We hypothesized and subsequently demonstrated, that injection of liposome-encapsulated IL-12 into tumor-bearing mice would result in a rapid functional change in tumor-associated macrophages, marked by a termination of immunosuppressive and tumor supportive activities and increase in inflammatory activities. We have since demonstrated that this functional response of tumor-associated macrophages to IL-12 plays a critical role in initiating leukocytic infiltration into the tumor and the induction of a destructive anti-tumor response. It is therefore clear that administration of IL-12 is one method of at least transiently reducing the immunosuppressive environment of tumor hosts. In lung carcinoma models, administration of encapsulated IL-12, without administration of a tumor vaccine, results in a tumor-destructive immune response that is capable of destroying the primary tumor as well as the metastases. This provides proof of principle that it is possible to neutralize the immunosuppressive environment sustained by tumor associated macrophages and that neutralizing the immunosuppressive environment will establish a pro-immunogenic window and strongly promote the generation of an immune response against a tumor. We now propose to investigate the efficacy of establishing a pro-immunogenic window by redirecting the functional profile of tumor-associated macrophages in a mouse model of breast cancer. The study will determine if combined cytokine treatment, targeting NK cells and T cells in addition to macrophages, prolongs the pro-immunogenic window sufficiently to allow the induction, by administration of a tumor vaccine, of a sustained and effective anti-tumor cytotoxic immune response.

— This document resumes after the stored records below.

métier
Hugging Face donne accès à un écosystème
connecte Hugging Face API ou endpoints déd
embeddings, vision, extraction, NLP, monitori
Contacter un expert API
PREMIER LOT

The perspective that tumor-associated macrophages may be recruited as allies in immunotherapeutic intervention in mammary carcinoma and the concept of redirecting the functional activities of the tumor-associated macrophages toward inflammatory and pro-immunogenic activities is extremely novel. The hypothesis that redirecting the activities of tumor-associated macrophages will enhance the efficacy of tumor vaccines has never been proposed, much less tested. Our published preliminary studies strongly indicate that the hypothesis holds substantial merit. The current proposal focuses on means of optimizing the conversion of tumor-associated macrophages to inflammatory function and directly testing whether this conversion allows successful long-term destruction of the tumor upon vaccination, using a murine model of mammary carcinoma. If successful, this research will open an exciting new avenue of tumor immunotherapy that, as yet, has never been explored and may prove to increase the efficacy of several immunotherapeutic interventions currently under investigation, in addition to tumor vaccines.